U.S. Department of Agriculture: Agricultural Research Service, Lincoln, Nebraska


Date of this Version



Springer-Verlag GmbH Germany, part of Springer Nature 2018


Irrigation Science (2019) 37:25–34


Adoption of drought-tolerant (DT) hybrids is a viable strategy for maize production in drought-prone environments. We conducted four-year field studies (2011–2014) to investigate yield, crop evapotranspiration (ETc), and water-use efficiency (WUE) in one conventional (N58L) and one DT hybrid (N59B-DT) under three water regimes ( I100, I75, and I50, where the subscripts were the percentage of irrigation applied relative to meeting full ETc) and three plant densities. At I100 and I75, N59B-DT did not show advantage in yield and WUE relative to N58L, however, at I50 it showed an advantage of 8.5% and 10.5%, respectively. At I100 and I75, high plant density treatment had greater grain yield (9.1%) and WUE (9.4%) than low plant density. Comparing hybrids, N59B-DT had greater yield (5.9%) and WUE (7.3%) than N58L at high plant density. N59B-DT had large advantage over N58L in yield (18.0%) and WUE (26.2%) when the hybrids were grown under severe water deficit ( I50) and high plant density (9.9 plants m−2).
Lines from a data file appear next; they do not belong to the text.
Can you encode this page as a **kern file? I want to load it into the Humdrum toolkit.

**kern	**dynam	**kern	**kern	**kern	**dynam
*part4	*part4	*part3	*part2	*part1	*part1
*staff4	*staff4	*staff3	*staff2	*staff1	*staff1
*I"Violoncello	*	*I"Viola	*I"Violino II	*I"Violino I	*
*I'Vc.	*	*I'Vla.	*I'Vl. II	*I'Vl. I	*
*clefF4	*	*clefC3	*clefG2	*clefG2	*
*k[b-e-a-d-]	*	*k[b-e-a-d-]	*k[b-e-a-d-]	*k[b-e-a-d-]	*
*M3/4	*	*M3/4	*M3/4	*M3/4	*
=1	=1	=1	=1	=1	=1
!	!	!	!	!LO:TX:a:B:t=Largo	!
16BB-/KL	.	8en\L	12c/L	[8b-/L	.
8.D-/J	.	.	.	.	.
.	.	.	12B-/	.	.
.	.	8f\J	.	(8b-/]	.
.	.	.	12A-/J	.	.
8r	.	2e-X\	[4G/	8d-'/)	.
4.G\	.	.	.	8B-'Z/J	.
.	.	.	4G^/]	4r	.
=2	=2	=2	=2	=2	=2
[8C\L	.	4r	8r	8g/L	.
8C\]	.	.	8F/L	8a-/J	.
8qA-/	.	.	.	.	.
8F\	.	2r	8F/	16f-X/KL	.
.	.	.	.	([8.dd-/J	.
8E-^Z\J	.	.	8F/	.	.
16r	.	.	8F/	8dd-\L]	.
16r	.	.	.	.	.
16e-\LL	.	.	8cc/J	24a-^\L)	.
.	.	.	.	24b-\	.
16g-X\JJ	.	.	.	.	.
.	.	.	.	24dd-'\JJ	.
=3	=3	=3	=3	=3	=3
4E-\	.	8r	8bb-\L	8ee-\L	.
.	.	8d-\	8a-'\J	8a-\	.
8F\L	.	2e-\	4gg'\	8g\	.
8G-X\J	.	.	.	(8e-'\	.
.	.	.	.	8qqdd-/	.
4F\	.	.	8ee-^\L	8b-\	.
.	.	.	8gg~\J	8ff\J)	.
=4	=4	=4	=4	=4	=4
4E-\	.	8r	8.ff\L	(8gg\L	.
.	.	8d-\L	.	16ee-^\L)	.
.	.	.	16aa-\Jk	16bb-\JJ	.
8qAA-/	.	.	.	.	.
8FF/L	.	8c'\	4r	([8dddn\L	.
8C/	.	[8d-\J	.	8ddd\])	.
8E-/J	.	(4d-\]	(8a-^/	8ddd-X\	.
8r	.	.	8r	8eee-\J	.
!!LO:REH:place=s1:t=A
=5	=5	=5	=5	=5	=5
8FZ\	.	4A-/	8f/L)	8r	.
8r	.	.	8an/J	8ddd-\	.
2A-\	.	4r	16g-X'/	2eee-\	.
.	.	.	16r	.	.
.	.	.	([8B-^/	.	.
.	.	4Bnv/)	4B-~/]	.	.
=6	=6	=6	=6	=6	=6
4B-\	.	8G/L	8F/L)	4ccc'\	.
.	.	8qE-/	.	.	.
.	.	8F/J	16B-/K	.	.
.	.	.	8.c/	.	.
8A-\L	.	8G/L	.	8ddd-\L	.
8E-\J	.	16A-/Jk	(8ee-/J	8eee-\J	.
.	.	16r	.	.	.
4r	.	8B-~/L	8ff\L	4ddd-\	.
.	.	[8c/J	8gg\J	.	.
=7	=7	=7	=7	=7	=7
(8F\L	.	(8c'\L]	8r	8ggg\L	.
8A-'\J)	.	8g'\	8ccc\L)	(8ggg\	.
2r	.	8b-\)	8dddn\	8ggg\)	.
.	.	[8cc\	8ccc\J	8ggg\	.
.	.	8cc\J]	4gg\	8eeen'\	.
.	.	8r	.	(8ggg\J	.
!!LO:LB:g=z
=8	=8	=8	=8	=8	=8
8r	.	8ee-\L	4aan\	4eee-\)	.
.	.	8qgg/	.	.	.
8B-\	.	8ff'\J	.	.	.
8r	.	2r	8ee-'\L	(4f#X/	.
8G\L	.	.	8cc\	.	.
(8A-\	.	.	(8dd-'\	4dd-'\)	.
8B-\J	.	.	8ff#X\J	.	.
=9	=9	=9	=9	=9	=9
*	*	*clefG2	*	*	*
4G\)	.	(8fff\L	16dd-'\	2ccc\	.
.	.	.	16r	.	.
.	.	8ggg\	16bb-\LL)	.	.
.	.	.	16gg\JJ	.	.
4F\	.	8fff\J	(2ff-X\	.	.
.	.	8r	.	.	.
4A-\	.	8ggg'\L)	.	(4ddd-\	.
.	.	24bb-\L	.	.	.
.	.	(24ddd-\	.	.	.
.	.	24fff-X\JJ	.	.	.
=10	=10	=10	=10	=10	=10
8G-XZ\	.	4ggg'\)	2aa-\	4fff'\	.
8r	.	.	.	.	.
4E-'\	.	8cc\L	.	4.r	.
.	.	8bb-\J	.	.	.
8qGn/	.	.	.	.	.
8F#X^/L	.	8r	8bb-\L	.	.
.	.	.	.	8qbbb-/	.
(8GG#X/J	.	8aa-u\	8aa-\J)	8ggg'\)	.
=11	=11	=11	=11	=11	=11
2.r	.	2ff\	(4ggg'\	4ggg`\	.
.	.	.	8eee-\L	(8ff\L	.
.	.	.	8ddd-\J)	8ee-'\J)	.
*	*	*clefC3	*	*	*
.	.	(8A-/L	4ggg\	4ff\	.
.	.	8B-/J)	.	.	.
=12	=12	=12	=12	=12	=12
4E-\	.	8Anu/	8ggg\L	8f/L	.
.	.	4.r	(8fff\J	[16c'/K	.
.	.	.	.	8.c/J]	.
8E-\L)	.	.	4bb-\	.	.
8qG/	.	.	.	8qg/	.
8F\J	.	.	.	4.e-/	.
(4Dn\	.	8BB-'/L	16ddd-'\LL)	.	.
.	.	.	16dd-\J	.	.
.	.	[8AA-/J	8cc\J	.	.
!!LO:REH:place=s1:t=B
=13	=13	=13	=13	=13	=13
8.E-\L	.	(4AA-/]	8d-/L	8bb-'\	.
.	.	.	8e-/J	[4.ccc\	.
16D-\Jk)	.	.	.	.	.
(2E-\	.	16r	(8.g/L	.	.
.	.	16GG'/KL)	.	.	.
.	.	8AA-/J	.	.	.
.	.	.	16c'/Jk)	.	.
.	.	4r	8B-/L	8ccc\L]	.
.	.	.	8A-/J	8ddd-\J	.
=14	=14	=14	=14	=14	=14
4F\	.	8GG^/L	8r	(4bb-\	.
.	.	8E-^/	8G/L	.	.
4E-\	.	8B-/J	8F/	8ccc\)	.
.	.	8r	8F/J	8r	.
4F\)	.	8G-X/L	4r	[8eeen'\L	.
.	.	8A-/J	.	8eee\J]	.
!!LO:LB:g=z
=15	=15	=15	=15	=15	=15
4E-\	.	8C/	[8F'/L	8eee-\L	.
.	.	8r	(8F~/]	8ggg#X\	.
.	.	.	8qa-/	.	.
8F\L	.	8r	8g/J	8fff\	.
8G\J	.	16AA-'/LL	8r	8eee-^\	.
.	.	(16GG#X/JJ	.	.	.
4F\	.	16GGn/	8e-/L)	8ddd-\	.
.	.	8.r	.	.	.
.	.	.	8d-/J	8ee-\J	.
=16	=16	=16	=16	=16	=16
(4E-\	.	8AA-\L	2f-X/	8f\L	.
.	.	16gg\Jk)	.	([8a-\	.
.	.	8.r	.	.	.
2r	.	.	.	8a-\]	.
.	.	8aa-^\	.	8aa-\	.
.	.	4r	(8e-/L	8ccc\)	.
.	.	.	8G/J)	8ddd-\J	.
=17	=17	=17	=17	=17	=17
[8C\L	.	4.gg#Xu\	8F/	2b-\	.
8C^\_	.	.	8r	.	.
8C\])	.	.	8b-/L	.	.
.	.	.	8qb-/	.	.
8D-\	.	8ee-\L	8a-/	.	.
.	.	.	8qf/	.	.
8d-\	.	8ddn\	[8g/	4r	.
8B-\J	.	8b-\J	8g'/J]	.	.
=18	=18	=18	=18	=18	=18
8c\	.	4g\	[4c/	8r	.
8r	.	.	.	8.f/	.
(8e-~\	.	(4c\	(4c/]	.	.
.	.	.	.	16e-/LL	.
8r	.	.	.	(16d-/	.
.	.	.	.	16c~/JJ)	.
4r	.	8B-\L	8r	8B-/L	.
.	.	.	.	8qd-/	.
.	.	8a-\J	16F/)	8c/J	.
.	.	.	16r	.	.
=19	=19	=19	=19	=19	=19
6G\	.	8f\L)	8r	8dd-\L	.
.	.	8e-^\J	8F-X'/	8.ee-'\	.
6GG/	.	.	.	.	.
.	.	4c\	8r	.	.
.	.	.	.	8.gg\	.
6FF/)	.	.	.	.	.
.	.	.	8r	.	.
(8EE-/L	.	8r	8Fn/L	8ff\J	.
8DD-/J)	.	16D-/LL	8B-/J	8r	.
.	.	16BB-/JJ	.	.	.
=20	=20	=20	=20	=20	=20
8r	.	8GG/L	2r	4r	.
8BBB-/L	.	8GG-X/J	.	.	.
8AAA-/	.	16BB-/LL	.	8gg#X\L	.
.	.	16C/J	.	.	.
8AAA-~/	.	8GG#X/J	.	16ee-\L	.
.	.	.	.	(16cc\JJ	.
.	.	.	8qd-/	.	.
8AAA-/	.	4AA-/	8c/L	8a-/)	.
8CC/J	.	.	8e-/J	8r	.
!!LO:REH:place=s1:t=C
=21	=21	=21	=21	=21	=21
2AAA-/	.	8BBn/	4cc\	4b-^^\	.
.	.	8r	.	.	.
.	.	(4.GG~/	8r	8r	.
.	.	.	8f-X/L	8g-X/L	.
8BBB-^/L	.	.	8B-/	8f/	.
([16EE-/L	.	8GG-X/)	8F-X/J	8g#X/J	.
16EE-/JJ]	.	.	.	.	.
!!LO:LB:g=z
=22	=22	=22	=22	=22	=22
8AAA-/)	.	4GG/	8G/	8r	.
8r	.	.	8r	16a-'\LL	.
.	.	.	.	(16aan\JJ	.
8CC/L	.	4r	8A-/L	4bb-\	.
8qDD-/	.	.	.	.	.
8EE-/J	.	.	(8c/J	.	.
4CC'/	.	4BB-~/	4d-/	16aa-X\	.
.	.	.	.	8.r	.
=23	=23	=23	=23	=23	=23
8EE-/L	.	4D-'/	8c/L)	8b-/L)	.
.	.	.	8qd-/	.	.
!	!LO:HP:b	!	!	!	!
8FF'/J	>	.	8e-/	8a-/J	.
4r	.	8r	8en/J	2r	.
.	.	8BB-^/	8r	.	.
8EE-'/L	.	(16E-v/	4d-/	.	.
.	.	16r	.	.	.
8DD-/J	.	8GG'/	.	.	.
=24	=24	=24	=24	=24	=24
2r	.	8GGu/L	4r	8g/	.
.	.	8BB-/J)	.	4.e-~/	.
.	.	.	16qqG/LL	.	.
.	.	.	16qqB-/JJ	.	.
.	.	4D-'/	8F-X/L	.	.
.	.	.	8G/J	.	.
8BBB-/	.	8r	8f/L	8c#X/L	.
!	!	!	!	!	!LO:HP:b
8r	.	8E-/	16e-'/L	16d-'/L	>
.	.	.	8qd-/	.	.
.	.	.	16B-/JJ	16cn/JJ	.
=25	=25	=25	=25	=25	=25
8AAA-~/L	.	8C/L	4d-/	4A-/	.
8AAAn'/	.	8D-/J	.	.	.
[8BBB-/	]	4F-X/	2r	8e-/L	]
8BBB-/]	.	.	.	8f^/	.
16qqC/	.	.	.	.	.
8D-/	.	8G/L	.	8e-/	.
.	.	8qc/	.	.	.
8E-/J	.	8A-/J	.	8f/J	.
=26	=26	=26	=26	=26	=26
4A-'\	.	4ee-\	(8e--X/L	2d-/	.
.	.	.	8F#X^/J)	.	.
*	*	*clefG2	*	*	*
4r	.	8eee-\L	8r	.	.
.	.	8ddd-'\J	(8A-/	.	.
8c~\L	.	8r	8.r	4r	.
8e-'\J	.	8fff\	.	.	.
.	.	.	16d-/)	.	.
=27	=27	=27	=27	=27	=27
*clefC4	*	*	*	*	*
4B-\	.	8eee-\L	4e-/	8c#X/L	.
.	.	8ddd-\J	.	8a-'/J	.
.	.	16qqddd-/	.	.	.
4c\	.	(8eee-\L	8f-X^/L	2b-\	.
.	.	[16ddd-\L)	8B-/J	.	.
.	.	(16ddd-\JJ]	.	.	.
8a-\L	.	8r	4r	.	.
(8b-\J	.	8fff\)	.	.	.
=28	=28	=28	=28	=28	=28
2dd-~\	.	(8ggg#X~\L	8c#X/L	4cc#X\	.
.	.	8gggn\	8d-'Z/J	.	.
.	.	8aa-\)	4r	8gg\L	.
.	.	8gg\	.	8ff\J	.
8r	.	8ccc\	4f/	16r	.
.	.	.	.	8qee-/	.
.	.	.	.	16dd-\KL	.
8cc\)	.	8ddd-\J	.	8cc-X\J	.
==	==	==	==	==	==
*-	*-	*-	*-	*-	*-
At I50, increasing plant density reduced yield (14.1%) for N58L but did not affect yield for N59B-DT. On average, plant density had no effect on seasonal ETc but N59B-DT had more seasonal ETc than N58L at I100 and I75. The results of this study indicate that DT hybrid was tolerant to high panting density. Planting a DT hybrid with a higher plant density may provide greater yield stability under water-limited conditions while also maintaining maximum yield potential when moisture is sufficient.